Dei dati biografici di Valeska Grisebach, classe 1968, ci hanno colpito non pochi aspetti, dall’aver studiato Filosofia e Letteratura tedesca a Berlino, Monaco e Vienna, all’aver poi frequentato nella stessa Vienna l’Accademia del Cinema dal 1993 al 2001, con insegnanti del valore di Peter Patzak, Wolfgang Glück e, soprattutto, Michael Haneke. Ma ancor di più ci ha fatto pensare il fatto che la Grisebach, prima del suo esordio al lungometraggio di finzione nel 2001 con Mein Stern, avesse già girato svariati documentari. Ed è proprio questa solida formazione documentaristica ad emergere con forza in Western, laddove lo sfondo antropologico e paesaggistico ingloba con tale naturalezza la vicenda umana che si vuole raccontare nel film.

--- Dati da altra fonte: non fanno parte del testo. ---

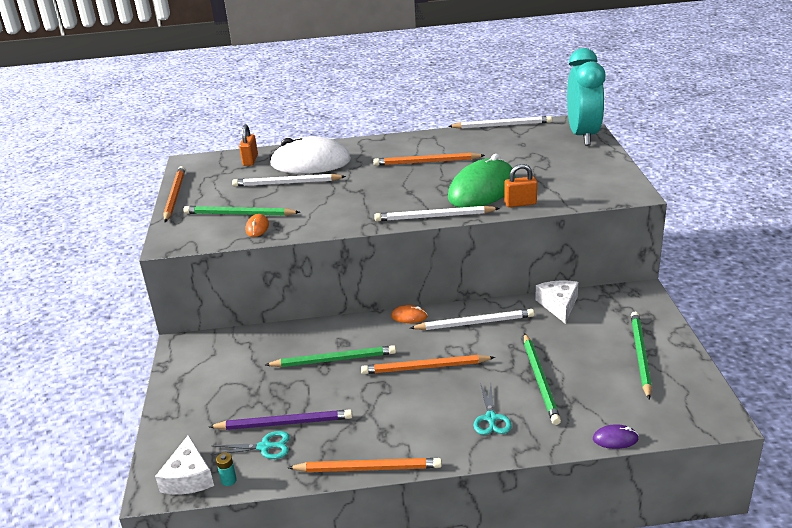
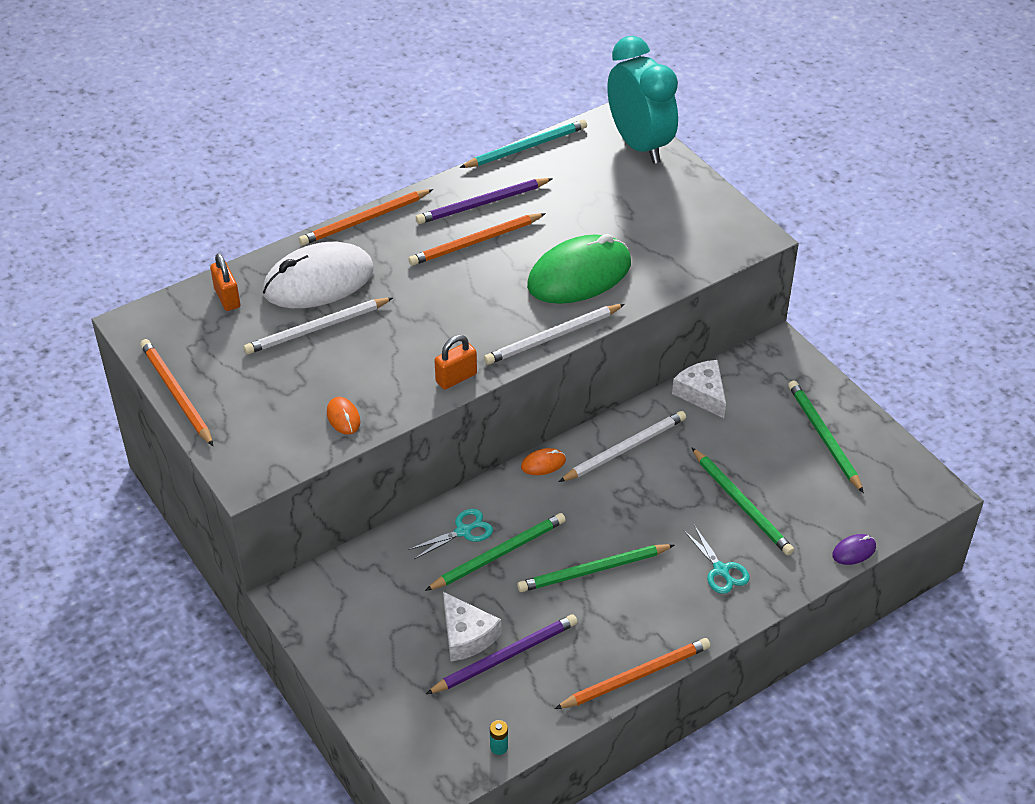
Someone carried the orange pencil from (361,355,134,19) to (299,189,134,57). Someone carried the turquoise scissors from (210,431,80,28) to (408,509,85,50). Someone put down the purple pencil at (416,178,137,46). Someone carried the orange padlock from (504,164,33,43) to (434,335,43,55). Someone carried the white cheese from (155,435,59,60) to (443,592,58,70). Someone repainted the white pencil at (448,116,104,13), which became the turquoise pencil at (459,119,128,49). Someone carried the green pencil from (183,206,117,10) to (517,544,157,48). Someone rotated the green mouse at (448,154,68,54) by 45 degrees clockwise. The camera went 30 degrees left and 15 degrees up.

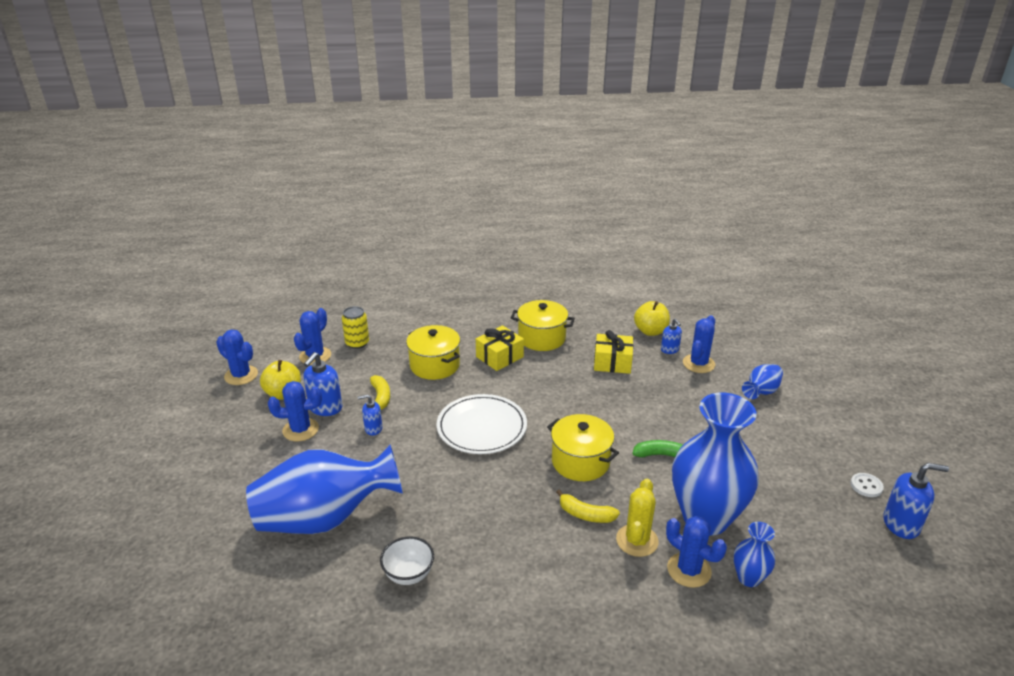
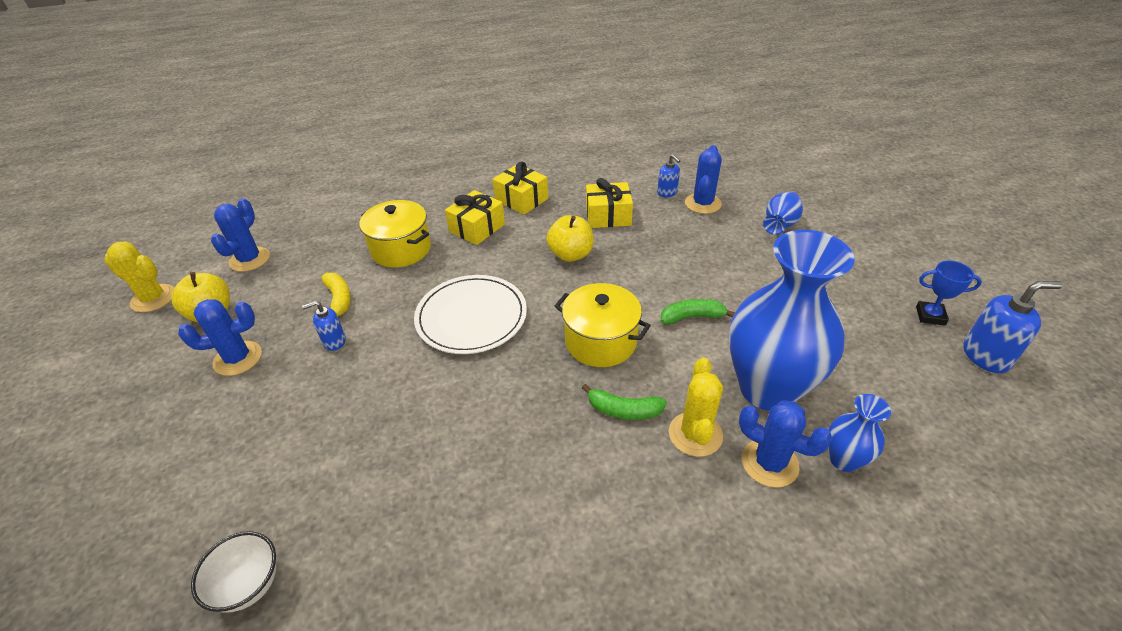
Someone repainted the blue cactus at (216,330,42,55), which became the yellow cactus at (104,242,70,70). Someone carried the white bowl from (380,536,54,49) to (191,531,86,82). Someone swapped the yellow pot at (511,300,64,51) for the yellow gift at (493,161,55,54). Someone carried the yellow apple from (634,301,36,35) to (546,215,48,47). Someone repainted the yellow banana at (556,489,64,34), which became the green banana at (582,384,85,36). Someone swapped the white button at (850,473,34,24) for the blue trophy at (916,260,66,66). Someone took away the blue vase at (246,445,157,89). Someone took away the blue soap dispenser at (303,352,39,64). Someone took away the yellow can at (342,306,27,43). The camera went 10 degrees left and 10 degrees up.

I tratti così peculiari delle località scelte per le riprese hanno di sicuro un carattere segnante. La storia è ambientata infatti in territorio bulgaro, in una zona rurale e boschiva al confine con la Grecia, dove una ditta tedesca ha l’incarico di portare a termine alcuni lavori necessari alla costruzione di una centrale idroelettrica. Teutonici operai, quindi, alle prese con la diffidenza e con l’esistenza quieta, per non dire piatta, della gente del posto. E ciascuno di loro, a partire dal così solitario, ombroso ma in fondo bendisposto protagonista, ci mette qualcosa di suo, nel tentativo di comunicare con gli autoctoni. Qualcuno risulterà inevitabilmente più opportunista, altri più volenterosi, sinceri. Ma ciò che poco alla volta si genera e che fa presa sullo spettatore, portandolo ad essere emotivamente partecipe per le ben due ore di durata del lungometraggio, è un clima da “lost in translation” perenne, che il desiderio di conoscenza reciproca espresso dalle due parti riuscirà solo in parte a scalfire. Il risultato? Tra ricordi dell’alleanza tra i due popoli nella Seconda Guerra Mondiale e difficoltà a trovare una sintonia nel presente, ad affermarsi è un cinema di frontiera nel cuore della vecchia Europa.